--- Exercise input ---
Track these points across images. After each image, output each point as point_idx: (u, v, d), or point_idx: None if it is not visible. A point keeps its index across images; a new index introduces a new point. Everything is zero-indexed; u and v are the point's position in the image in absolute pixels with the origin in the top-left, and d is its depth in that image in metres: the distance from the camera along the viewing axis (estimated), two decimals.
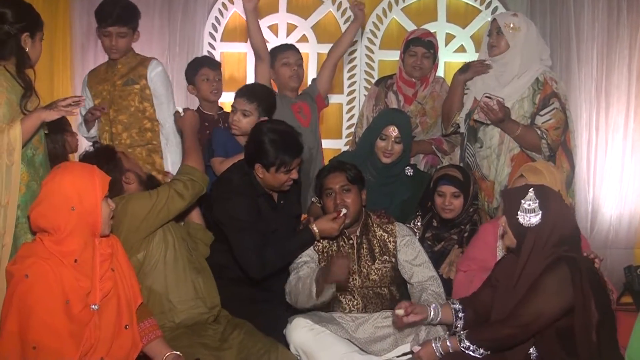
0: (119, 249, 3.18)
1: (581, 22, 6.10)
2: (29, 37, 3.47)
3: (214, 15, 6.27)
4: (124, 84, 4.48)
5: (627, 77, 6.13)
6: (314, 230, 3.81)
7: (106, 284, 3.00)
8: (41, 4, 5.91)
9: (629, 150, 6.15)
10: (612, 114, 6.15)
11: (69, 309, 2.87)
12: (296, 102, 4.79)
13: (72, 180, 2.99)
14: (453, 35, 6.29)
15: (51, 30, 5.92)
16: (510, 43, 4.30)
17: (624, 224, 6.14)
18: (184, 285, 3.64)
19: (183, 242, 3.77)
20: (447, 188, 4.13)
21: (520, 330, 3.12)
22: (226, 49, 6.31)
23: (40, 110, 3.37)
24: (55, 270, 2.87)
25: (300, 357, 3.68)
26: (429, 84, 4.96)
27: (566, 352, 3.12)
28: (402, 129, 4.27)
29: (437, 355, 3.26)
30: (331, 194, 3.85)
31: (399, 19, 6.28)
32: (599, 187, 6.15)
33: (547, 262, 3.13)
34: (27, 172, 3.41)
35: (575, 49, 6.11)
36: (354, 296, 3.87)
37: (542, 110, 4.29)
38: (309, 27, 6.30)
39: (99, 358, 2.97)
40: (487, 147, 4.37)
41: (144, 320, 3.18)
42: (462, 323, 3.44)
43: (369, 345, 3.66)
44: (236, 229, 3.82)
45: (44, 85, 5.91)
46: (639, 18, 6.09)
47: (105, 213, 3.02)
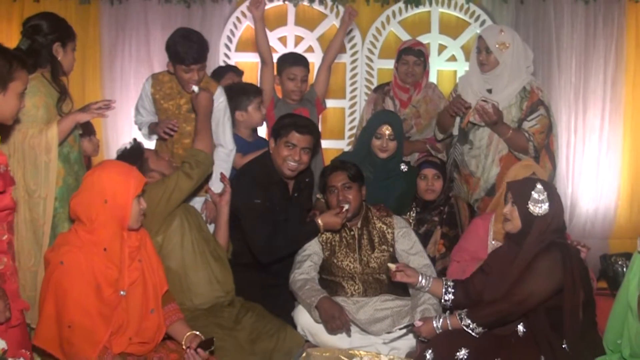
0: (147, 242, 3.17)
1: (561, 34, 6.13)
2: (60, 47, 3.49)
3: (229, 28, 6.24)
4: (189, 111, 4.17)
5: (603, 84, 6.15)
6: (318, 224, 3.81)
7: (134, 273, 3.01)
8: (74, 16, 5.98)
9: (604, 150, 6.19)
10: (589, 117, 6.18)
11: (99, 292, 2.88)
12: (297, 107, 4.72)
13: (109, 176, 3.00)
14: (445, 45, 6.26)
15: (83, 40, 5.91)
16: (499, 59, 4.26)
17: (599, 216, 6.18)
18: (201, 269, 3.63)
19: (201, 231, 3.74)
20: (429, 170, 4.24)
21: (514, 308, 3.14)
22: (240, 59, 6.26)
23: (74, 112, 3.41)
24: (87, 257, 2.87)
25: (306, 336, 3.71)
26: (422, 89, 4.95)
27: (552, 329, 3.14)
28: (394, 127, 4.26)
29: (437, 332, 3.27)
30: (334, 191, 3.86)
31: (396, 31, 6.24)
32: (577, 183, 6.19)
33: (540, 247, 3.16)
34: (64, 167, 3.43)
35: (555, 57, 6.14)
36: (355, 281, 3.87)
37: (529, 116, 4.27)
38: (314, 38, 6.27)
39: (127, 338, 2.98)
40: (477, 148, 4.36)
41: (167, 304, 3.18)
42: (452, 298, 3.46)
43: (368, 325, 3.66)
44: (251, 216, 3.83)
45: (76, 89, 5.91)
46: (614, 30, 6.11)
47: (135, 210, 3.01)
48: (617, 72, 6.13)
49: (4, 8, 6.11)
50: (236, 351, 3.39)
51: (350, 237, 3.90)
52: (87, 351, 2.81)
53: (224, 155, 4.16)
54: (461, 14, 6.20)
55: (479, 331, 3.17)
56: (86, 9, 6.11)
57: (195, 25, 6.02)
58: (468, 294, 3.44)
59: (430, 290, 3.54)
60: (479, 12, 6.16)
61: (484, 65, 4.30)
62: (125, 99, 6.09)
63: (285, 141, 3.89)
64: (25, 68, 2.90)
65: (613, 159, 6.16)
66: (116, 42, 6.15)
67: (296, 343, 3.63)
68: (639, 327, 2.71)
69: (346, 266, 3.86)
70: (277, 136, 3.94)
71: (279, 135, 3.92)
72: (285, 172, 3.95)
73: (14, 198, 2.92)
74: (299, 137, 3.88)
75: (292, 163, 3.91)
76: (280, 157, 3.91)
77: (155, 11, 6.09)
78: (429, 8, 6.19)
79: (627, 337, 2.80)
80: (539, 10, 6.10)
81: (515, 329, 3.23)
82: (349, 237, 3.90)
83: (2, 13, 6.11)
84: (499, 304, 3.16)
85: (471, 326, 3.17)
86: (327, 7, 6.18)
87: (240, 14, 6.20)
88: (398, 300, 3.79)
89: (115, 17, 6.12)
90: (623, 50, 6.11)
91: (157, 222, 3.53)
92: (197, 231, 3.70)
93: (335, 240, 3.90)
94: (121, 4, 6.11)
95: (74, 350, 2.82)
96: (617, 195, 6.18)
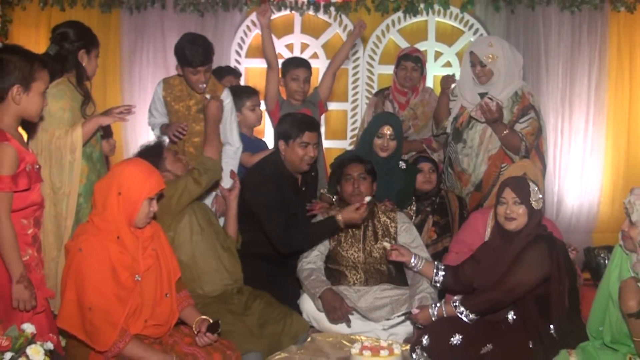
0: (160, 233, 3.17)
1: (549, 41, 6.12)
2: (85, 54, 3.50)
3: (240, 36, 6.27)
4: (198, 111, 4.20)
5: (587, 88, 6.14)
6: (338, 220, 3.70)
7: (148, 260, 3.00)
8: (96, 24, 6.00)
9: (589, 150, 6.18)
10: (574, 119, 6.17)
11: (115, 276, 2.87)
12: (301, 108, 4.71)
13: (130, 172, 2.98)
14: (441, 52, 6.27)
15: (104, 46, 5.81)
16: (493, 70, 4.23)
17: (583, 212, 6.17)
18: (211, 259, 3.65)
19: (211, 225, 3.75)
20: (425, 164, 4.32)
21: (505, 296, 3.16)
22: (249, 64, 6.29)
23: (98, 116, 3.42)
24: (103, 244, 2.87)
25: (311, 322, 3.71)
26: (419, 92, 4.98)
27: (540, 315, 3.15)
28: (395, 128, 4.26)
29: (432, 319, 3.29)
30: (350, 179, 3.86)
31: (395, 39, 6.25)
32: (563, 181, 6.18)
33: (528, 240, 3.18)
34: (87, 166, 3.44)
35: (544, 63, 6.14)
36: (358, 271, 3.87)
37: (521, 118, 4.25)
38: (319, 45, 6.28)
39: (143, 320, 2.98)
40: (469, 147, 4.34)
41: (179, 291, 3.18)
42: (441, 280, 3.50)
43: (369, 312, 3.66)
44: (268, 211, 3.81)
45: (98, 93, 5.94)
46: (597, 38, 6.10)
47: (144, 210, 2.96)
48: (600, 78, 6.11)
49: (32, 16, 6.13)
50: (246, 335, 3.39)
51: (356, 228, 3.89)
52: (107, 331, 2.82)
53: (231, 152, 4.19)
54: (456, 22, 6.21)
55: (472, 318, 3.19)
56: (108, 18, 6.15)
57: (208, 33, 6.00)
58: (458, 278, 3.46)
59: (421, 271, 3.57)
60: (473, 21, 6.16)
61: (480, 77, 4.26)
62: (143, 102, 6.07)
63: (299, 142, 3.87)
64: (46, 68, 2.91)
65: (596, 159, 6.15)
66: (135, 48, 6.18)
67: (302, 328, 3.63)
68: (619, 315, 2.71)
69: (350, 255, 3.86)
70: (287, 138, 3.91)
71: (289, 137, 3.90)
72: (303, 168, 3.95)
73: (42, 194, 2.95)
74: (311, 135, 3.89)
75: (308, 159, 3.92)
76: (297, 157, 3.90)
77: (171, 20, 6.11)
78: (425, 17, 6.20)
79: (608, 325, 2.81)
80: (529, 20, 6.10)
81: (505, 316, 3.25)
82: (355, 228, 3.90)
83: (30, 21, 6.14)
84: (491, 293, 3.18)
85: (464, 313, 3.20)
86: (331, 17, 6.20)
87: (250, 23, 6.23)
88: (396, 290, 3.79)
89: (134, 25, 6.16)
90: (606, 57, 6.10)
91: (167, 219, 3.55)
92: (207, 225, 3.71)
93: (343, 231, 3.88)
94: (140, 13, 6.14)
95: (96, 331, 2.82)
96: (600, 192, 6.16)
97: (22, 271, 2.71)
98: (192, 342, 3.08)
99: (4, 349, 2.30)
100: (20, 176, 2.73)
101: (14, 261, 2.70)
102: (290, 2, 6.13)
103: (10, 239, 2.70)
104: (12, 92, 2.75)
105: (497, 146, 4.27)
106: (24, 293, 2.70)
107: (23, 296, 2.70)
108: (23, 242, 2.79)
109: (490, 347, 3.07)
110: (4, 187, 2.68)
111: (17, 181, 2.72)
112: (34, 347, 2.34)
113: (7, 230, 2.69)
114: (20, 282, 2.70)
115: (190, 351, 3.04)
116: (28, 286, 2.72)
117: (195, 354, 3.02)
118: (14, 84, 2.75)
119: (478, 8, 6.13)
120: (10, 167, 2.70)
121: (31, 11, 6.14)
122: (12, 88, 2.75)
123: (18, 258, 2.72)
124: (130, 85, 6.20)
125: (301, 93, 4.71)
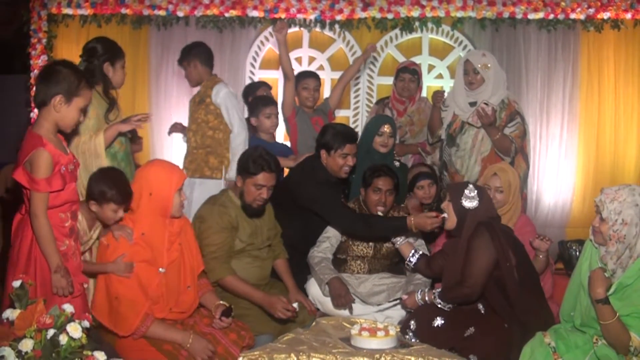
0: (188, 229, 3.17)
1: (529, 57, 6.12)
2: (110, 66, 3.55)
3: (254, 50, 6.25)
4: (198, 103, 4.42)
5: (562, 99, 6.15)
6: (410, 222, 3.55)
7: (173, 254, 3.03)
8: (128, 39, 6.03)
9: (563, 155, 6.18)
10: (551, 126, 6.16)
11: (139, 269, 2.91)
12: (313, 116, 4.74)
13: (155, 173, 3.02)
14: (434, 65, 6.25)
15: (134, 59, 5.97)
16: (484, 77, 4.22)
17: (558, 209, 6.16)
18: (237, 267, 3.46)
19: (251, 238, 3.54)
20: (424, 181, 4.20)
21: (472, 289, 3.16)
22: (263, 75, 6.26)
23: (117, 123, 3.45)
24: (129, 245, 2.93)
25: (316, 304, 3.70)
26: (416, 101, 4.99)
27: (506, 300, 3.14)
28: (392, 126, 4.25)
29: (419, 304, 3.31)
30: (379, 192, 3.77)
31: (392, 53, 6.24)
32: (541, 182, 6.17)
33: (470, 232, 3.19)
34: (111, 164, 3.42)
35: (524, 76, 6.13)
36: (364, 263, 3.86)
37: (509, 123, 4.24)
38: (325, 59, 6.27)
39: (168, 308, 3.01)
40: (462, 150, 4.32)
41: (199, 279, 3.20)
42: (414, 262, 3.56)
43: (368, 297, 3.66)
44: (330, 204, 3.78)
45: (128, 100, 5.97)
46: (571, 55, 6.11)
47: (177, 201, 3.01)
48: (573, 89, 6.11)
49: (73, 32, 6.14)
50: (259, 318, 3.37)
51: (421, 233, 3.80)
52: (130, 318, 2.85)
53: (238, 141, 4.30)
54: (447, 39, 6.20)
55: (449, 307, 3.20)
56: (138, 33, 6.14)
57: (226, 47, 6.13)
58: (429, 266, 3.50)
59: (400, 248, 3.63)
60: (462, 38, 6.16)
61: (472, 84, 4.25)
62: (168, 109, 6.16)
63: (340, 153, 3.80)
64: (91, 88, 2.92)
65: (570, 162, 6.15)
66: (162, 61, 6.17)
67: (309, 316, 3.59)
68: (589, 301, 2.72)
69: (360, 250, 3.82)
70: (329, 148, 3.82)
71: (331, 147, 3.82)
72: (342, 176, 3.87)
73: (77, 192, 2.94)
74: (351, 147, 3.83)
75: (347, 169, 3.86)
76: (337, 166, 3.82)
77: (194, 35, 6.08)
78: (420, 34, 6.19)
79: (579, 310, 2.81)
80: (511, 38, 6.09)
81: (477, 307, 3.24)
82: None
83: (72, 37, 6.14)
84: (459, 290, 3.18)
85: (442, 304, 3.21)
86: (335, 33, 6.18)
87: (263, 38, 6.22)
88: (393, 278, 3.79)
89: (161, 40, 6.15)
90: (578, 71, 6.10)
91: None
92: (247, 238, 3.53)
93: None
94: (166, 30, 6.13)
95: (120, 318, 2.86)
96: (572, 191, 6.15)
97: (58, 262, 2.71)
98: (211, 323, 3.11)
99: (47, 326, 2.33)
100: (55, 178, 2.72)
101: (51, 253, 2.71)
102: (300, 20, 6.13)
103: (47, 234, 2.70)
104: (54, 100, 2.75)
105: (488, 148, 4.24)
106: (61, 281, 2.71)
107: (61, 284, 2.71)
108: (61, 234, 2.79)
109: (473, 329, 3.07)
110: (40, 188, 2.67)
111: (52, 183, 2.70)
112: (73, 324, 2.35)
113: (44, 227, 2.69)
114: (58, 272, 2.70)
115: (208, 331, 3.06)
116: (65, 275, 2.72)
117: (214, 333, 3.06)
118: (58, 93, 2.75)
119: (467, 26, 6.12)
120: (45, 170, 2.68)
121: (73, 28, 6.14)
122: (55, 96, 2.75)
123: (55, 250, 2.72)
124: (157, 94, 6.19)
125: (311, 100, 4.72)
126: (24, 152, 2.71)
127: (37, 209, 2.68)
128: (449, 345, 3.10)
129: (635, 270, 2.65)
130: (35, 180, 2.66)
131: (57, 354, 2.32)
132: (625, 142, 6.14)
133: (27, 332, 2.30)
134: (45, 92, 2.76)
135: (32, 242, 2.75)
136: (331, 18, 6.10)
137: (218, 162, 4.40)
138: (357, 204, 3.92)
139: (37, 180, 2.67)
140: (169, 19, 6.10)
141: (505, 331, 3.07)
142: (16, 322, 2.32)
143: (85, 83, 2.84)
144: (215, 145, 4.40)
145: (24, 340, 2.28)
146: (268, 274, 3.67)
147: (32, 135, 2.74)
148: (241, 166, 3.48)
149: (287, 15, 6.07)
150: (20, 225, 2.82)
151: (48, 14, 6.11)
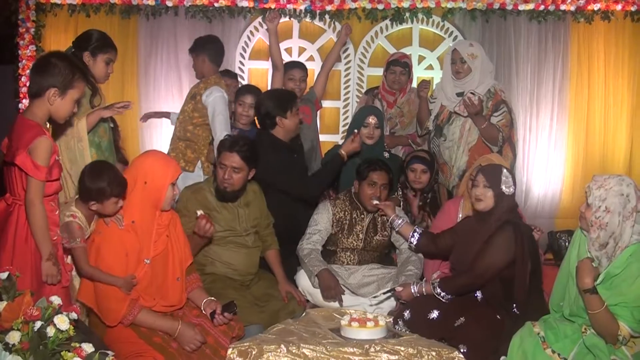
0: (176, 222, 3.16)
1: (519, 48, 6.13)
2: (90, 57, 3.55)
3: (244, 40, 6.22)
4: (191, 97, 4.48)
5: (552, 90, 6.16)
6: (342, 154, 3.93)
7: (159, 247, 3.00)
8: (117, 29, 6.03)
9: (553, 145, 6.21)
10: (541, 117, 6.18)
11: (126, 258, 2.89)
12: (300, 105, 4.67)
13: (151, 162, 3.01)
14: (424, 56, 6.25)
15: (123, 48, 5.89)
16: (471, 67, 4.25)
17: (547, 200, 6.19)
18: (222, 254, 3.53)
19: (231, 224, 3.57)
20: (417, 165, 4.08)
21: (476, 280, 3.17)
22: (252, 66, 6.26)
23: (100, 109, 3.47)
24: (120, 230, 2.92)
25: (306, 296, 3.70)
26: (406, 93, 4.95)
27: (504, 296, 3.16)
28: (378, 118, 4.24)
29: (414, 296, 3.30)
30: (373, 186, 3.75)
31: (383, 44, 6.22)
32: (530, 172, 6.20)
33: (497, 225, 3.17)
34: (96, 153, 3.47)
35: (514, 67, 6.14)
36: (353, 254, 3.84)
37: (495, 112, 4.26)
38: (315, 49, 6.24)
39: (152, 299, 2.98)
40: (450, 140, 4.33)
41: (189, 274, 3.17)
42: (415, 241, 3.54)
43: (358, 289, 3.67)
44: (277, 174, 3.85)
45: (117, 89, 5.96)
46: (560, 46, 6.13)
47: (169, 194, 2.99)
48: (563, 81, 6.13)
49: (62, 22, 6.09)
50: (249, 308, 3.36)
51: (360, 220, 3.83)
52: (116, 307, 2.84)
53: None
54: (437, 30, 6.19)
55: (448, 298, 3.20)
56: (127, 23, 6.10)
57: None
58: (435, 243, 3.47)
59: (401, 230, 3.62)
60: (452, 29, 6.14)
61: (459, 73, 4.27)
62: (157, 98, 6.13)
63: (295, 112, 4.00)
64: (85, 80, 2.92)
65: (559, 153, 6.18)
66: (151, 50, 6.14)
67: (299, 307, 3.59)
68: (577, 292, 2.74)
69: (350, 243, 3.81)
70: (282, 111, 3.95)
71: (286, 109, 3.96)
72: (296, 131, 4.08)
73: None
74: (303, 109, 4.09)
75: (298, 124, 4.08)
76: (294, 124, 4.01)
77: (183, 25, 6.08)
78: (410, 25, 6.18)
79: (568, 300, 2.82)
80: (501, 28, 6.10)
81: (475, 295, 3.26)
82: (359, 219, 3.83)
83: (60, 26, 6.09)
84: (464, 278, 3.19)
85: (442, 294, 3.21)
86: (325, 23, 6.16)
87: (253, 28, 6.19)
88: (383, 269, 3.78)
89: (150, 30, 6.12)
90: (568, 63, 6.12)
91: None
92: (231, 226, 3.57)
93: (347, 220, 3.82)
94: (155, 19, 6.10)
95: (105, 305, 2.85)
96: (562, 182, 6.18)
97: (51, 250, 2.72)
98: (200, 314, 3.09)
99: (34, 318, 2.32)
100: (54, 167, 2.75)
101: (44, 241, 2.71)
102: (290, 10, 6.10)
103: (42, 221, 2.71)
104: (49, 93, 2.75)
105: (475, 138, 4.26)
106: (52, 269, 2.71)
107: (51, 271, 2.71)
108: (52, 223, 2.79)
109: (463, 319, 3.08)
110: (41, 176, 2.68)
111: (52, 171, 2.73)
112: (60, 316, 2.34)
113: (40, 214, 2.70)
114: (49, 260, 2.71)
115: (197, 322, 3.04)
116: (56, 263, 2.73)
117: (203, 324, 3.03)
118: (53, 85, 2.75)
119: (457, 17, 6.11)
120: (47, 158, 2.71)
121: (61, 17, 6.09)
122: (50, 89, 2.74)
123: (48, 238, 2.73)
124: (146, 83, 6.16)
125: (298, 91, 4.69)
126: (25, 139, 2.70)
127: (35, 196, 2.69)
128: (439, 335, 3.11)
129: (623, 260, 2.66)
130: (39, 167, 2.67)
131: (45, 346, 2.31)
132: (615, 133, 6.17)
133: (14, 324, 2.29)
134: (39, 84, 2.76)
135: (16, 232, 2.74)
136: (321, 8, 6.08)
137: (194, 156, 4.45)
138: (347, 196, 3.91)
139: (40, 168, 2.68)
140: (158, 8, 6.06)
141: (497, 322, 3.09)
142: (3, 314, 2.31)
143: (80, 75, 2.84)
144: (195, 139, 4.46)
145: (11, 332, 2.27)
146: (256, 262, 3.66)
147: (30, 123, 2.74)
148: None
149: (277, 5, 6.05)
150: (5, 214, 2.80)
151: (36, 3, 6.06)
---
--- Exercise input ---
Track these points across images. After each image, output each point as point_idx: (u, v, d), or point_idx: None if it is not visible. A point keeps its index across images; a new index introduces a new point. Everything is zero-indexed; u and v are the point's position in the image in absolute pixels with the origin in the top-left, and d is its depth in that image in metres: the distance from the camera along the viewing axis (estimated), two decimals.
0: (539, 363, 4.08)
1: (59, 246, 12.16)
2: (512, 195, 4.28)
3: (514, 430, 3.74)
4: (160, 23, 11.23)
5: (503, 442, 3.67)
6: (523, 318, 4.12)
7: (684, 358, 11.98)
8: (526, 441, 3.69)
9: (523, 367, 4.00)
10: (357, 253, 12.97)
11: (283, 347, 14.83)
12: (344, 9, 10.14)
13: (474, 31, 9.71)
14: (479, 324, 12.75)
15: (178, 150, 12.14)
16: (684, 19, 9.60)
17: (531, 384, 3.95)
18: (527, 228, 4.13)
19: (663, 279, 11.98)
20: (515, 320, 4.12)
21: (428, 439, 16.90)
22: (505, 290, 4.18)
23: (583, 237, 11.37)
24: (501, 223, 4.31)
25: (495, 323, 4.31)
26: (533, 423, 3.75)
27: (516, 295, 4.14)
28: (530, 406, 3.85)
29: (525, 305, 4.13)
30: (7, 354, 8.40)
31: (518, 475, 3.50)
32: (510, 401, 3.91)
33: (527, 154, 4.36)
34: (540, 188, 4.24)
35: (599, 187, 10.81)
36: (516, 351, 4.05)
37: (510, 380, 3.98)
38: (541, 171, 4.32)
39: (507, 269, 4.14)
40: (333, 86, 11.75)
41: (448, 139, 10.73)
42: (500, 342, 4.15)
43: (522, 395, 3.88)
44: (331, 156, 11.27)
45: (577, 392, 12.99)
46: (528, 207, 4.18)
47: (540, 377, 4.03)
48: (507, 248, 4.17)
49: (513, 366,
---
▸ Exercise description
Only those lines of the entries above that run from the line containing "25: (495, 323, 4.31)" to the line containing "45: (577, 392, 12.99)", both included, should be transcribed exactly.

▸ Response for this exercise
25: (495, 323, 4.31)
26: (533, 423, 3.75)
27: (516, 295, 4.14)
28: (530, 406, 3.85)
29: (525, 305, 4.13)
30: (7, 354, 8.40)
31: (518, 475, 3.50)
32: (510, 401, 3.91)
33: (527, 154, 4.36)
34: (540, 188, 4.24)
35: (599, 187, 10.81)
36: (516, 351, 4.05)
37: (510, 380, 3.98)
38: (541, 171, 4.32)
39: (507, 269, 4.14)
40: (333, 86, 11.75)
41: (448, 139, 10.73)
42: (500, 342, 4.15)
43: (522, 395, 3.88)
44: (331, 156, 11.27)
45: (577, 392, 12.99)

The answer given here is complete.